Monday, September 23, 2019

A Proper English Tea at the Boston Public Library

For many of us this past weekend was Downton Abbey weekend and to celebrate I had the opportunity to go to a proper English tea.  My mother in-law, 2 sisters in-law, and I had just come from the Downton Abbey exhibit (which was fabulous and I will share all the details later) and headed for the Boston Public Library for a tea! I've been to teas before and I had a feeling this one would be something special.  Plus you know how much I love libraries! (one of my dream jobs is to work in one!).  

I had never been to the library before and was very excited, not only for the tea, but to see the library. We came in through the front entrance and walked through the library (past the grand staircase) to the dining area.  I loved the smell and feel of this old building as soon as I stepped foot in it. 

 This "tea bar" was just outside the formal dining area.  It was more casual and had a very cool vibe.  

The lounge draws inspiration from writers and innovations of the 1880's.  They even offer tea cocktails named after authors! 

On to the Courtyard Salon where we had our tea.  Beautiful, bright, and elegant. 

As you can see everything was inspired by books.  Our tea menus were pasted on the pages of books stacked on the table.   The food offerings were listed on the bookmarks.  

We all ordered a different tea so we would have the opportunity to share.  The one I selected was a lemon ginger and it was amazing! 

We were all given a choice of strawberry salad or gazpacho to start (I had the strawberry salad : )  and then they brought out the sandwiches, scones, macaroons, and petit fours.  All so delicious.  The jars on the top tier were clotted cream, orange marmalade, and lemon curd.  

After tea we were able to walk around the library and explore.  I had been admiring this fountain through the window ever since we got there and couldn't wait to go into the courtyard.  It was so lovely! 

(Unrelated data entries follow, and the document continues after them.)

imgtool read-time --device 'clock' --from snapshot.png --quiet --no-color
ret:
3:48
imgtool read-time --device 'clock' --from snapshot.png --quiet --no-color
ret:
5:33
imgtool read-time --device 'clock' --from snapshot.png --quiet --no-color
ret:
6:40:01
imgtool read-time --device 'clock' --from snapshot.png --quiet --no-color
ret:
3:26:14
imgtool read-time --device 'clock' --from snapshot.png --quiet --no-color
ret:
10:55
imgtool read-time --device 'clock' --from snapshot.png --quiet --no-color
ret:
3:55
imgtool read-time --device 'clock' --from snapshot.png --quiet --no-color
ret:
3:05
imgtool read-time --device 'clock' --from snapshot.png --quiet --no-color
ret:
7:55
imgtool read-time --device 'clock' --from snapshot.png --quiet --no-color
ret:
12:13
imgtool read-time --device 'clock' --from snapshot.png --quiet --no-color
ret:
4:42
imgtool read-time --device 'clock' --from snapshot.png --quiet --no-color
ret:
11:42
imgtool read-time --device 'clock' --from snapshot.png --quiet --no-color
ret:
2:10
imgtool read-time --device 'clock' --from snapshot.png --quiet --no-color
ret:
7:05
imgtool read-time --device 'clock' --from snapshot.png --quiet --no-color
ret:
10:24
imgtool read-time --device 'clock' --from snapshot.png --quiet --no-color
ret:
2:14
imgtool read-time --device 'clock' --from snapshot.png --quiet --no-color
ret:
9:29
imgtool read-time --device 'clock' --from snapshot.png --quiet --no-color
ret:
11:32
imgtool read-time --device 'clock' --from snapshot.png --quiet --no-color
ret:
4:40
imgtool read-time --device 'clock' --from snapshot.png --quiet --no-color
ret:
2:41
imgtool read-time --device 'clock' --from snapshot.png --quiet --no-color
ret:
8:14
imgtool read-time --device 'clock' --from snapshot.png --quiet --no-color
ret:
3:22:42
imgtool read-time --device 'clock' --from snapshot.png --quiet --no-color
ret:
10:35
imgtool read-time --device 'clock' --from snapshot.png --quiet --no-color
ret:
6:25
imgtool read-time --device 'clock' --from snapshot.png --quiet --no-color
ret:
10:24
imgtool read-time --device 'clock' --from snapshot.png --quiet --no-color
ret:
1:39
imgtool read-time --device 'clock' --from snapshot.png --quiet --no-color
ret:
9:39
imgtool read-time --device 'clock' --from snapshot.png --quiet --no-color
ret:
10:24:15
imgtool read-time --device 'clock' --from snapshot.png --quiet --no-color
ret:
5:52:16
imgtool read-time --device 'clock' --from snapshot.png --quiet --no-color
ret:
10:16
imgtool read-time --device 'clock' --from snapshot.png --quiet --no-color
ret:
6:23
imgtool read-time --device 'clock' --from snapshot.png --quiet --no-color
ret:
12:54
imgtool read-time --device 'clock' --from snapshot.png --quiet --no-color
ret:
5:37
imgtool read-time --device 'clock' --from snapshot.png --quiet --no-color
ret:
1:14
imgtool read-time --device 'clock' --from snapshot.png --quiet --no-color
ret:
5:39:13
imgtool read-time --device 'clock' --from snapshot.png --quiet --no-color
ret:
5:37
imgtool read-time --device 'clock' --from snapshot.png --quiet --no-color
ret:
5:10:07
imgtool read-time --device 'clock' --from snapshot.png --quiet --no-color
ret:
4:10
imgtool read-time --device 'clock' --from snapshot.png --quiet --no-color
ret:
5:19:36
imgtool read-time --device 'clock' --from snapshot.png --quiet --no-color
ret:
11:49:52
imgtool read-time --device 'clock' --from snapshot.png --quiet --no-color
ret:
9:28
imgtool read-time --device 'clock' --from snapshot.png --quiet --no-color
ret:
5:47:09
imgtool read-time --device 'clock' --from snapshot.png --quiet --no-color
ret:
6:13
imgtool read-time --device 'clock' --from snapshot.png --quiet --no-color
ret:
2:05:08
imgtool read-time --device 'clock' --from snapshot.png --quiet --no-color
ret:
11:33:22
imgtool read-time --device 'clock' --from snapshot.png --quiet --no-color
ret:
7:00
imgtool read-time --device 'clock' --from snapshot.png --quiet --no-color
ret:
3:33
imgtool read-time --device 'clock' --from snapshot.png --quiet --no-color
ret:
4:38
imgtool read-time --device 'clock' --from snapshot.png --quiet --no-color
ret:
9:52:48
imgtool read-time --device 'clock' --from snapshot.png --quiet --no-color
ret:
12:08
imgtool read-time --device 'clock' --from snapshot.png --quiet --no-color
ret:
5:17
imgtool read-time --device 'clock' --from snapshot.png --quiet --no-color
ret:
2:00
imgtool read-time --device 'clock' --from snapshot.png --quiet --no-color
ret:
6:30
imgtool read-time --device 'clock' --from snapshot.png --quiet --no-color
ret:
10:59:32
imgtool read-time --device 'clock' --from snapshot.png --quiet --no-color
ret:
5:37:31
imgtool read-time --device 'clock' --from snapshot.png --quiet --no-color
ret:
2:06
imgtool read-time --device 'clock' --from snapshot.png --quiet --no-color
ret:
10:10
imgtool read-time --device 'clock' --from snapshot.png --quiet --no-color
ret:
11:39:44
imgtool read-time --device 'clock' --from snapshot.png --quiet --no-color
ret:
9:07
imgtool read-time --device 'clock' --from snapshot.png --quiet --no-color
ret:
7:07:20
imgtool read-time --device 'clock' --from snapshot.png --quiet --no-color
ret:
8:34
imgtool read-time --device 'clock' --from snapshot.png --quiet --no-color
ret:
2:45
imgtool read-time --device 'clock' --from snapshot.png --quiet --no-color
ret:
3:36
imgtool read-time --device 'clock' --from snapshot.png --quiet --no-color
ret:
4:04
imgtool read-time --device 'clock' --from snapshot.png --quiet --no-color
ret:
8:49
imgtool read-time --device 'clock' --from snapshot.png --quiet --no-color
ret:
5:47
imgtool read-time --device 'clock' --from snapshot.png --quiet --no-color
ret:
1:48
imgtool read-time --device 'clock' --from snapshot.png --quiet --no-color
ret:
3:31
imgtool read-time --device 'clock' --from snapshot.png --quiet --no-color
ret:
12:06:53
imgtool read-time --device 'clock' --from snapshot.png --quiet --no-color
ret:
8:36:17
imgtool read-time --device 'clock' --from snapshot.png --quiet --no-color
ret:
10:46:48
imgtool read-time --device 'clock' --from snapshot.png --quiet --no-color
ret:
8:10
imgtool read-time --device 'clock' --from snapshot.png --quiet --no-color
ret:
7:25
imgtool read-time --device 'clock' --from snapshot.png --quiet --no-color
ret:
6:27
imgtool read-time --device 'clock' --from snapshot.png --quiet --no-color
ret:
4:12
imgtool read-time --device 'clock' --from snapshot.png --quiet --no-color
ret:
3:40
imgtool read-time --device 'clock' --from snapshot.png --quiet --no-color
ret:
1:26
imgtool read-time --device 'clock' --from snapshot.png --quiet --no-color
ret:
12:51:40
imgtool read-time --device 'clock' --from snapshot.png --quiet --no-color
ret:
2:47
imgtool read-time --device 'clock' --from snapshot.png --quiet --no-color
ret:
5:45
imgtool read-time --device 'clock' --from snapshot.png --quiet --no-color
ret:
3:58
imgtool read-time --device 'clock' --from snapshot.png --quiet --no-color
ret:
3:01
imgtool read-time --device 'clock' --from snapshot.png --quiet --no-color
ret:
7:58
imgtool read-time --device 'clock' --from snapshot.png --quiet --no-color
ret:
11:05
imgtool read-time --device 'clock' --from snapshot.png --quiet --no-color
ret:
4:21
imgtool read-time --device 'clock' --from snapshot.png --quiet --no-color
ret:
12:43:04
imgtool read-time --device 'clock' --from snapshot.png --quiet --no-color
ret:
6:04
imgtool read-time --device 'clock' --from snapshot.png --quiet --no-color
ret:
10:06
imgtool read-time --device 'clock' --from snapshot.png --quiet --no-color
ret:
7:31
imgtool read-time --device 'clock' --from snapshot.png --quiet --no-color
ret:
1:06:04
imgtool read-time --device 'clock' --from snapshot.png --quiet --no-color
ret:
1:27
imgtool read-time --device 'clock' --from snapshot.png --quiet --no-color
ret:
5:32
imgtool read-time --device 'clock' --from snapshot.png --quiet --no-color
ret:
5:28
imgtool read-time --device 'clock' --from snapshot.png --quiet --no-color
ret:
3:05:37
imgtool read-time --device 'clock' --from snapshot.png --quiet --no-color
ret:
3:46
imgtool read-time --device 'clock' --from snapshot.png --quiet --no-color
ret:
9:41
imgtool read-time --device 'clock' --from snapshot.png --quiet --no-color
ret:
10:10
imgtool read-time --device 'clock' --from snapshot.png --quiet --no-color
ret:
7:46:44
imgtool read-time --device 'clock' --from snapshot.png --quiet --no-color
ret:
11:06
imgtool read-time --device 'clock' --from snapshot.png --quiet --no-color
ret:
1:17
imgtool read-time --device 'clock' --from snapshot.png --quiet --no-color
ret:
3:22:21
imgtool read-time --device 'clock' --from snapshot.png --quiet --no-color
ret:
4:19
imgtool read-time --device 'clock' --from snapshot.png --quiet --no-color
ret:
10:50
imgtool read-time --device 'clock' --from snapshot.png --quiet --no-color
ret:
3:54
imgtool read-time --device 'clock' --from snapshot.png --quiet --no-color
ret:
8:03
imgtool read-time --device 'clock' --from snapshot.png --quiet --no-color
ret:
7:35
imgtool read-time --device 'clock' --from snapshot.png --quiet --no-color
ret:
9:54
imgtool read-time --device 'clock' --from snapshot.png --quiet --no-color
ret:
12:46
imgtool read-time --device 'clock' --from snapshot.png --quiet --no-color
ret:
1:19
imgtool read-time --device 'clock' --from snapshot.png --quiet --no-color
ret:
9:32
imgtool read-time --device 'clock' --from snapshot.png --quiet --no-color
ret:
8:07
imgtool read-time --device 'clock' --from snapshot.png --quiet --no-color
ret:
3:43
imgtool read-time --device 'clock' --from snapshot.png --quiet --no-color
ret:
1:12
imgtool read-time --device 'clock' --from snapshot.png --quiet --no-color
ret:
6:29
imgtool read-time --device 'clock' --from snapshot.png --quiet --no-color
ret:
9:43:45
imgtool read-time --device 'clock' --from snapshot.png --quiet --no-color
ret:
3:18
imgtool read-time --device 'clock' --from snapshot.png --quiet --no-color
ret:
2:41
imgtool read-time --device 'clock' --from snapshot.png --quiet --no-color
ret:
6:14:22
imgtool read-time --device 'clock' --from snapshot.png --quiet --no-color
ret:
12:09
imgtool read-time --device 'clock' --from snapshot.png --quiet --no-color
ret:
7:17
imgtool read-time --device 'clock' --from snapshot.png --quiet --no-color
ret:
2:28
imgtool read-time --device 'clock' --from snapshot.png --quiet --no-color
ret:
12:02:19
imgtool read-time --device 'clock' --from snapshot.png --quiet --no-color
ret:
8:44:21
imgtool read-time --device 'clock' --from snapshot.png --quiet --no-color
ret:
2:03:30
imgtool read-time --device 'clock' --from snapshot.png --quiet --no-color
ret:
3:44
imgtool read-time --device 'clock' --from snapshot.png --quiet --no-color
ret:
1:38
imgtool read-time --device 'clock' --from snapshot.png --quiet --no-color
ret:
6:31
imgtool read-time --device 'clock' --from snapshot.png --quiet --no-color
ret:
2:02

The Boston Public Library was founded in 1848.  It was the first large free municipal library in the United States.  The library was moved in 1854 and again in 1858.  At that time it had over 20,000 volumes. As the library continued to outgrow it's space it was finally settled in Copley Square in 1895.  

In 1986 the building was designated a National Historic Landmark.  Within the library there are exquisite murals, sculptures, additional works of framed art, and a peaceful inner courtyard.  They run daily tours for just the artwork.  Something I would love to do one day.

This is Bates Hall, the iconic reading room on the second floor of the McKim building.  Fun fact, it's named after Joshua Bates, a London merchant banker who was born in Weymouth, MA (my hometown!).  In 1852 he donated $100,000 to the library, for it's establishment and the purchase of books. 

Can you image studying here?  I don't think I would be able to get any work done.  I would be too busy admiring the room : )

If you are ever in Boston I would highly recommend visiting the Boston Public Library. I think it's one of the most beautiful buildings in the city.  Full of culture and history and served the most delicious tea that I will never forget.  A perfect fitting for my Downton Abbey experience.  More on that next time.... 

Have a wonderful day friends!  xo 


  1. Wow!! What an amazing and beautiful experience. I loved seeing all the pictures of your food. ;)

  2. Oh, Danielle, what a perfect way to celebrate the release of the Downton Abby film! The Boston Library looks gorgeous, as does the tea! Looks like it was very special and something you will look back on fondly for years to come!